Question

Express in radians and also in degrees the angles of a regular polygon of 40 sides and of n sides

Answer 1

So for calculating the interior angles of a regular polygon ,we need to know about the sum of interior angles first

So the sum of interior angle of a regular n sided regular polygon is
(n-2)180

A polygon is said to be regular if and only if the n sides are equal in length else it is said to be irregular polygon

Now as the n sides are equal in length the measure of each of the interior angle of the polygon can be found by dividing the total angle sum by the number of sides

So for any n sided regular polygon the interior angle is given by formula
(n-2)* (180/n)

To convert into radians multiply the above term by (pi/360)

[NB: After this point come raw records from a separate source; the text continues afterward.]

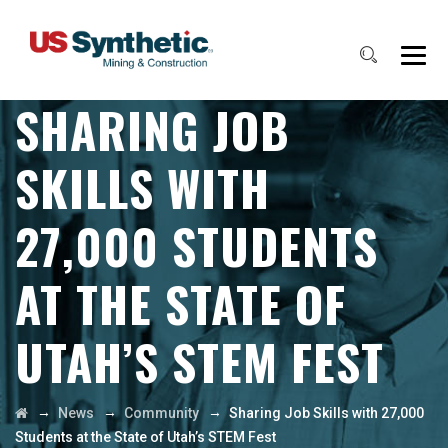
SHARING JOB
SKILLS WITH
27,000 STUDENTS
AT THE STATE OF
UTAH’S STEM FEST
→
→
→
News
Community
Sharing Job Skills with 27,000
Students at the State of Utah’s STEM Fest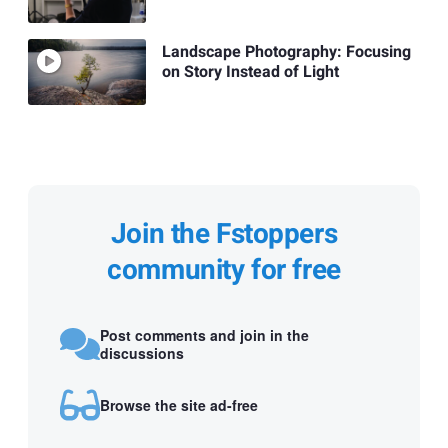
Landscape Photography: Focusing
on Story Instead of Light
Join the Fstoppers
community for free
Post comments and join in the
discussions
Browse the site ad-free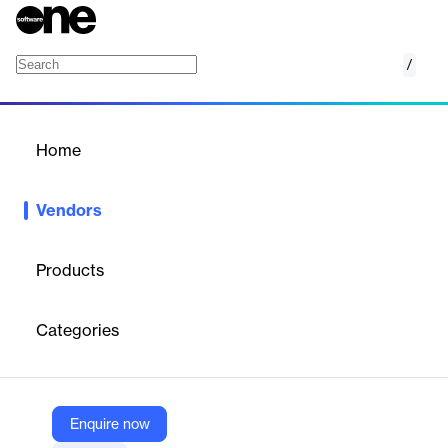
/
Cortex
Home
/
Vendors
/
Home
Vendors
Cortex
Products
Cortex is an enterprise Internal Developer Portal (IDP) designed
to accelerate engineering excellence by abstracting platform
Categories
complexity, ensuring ownership, enforcing standards, and
enabling developer self-service. Cortex centralizes information,
automates workflows, and provides actionable insights to help
engineering teams build, deploy, and maintain high-quality
software efficiently.
Enquire now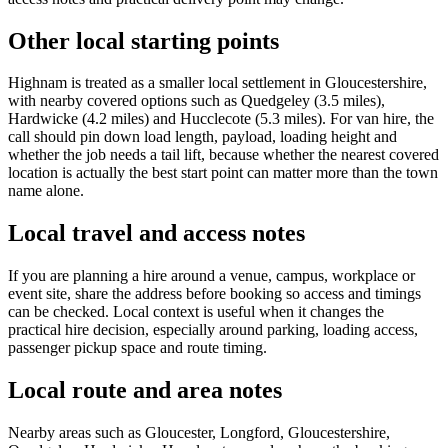
Other local starting points
Highnam is treated as a smaller local settlement in Gloucestershire,
with nearby covered options such as Quedgeley (3.5 miles),
Hardwicke (4.2 miles) and Hucclecote (5.3 miles). For van hire, the
call should pin down load length, payload, loading height and
whether the job needs a tail lift, because whether the nearest covered
location is actually the best start point can matter more than the town
name alone.
Local travel and access notes
If you are planning a hire around a venue, campus, workplace or
event site, share the address before booking so access and timings
can be checked. Local context is useful when it changes the
practical hire decision, especially around parking, loading access,
passenger pickup space and route timing.
Local route and area notes
Nearby areas such as Gloucester, Longford, Gloucestershire,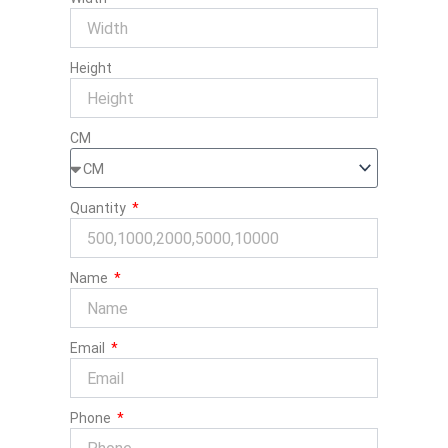
Height
CM
Quantity
Name
Email
Phone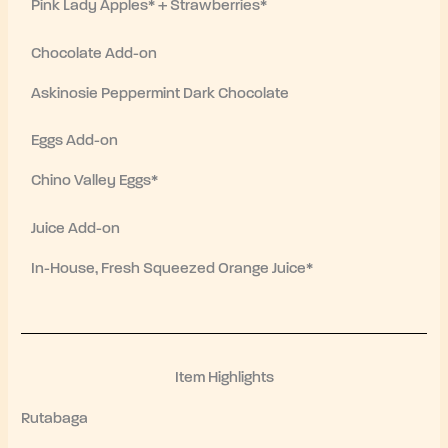
Pink Lady Apples* + Strawberries*
Chocolate Add-on
Askinosie Peppermint Dark Chocolate
Eggs Add-on
Chino Valley Eggs*
Juice Add-on
In-House, Fresh Squeezed Orange Juice*
Item Highlights
Rutabaga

So the term will change to (n-2)*(pi/2n)

As in the question there is a 40 sided regular polygon so each of interior angle  will be
38*(180/40)
=171 degrees

Answer 2

Number of sides of the Regular Polygon = 40

Each interior angle of the Polygon is given by,
 (n - 2) × 180/n
= (40 - 2) × 180/40
= 38 × 18/4
= 19 × 9
= 171°


Now, Let us convert it in Radians.

 ∵ π rad = 180°
∴ 1° = π/180 rad.
∴ 171° = (171/180)π rad.
   = 57π/60 rad.


Hope it helps.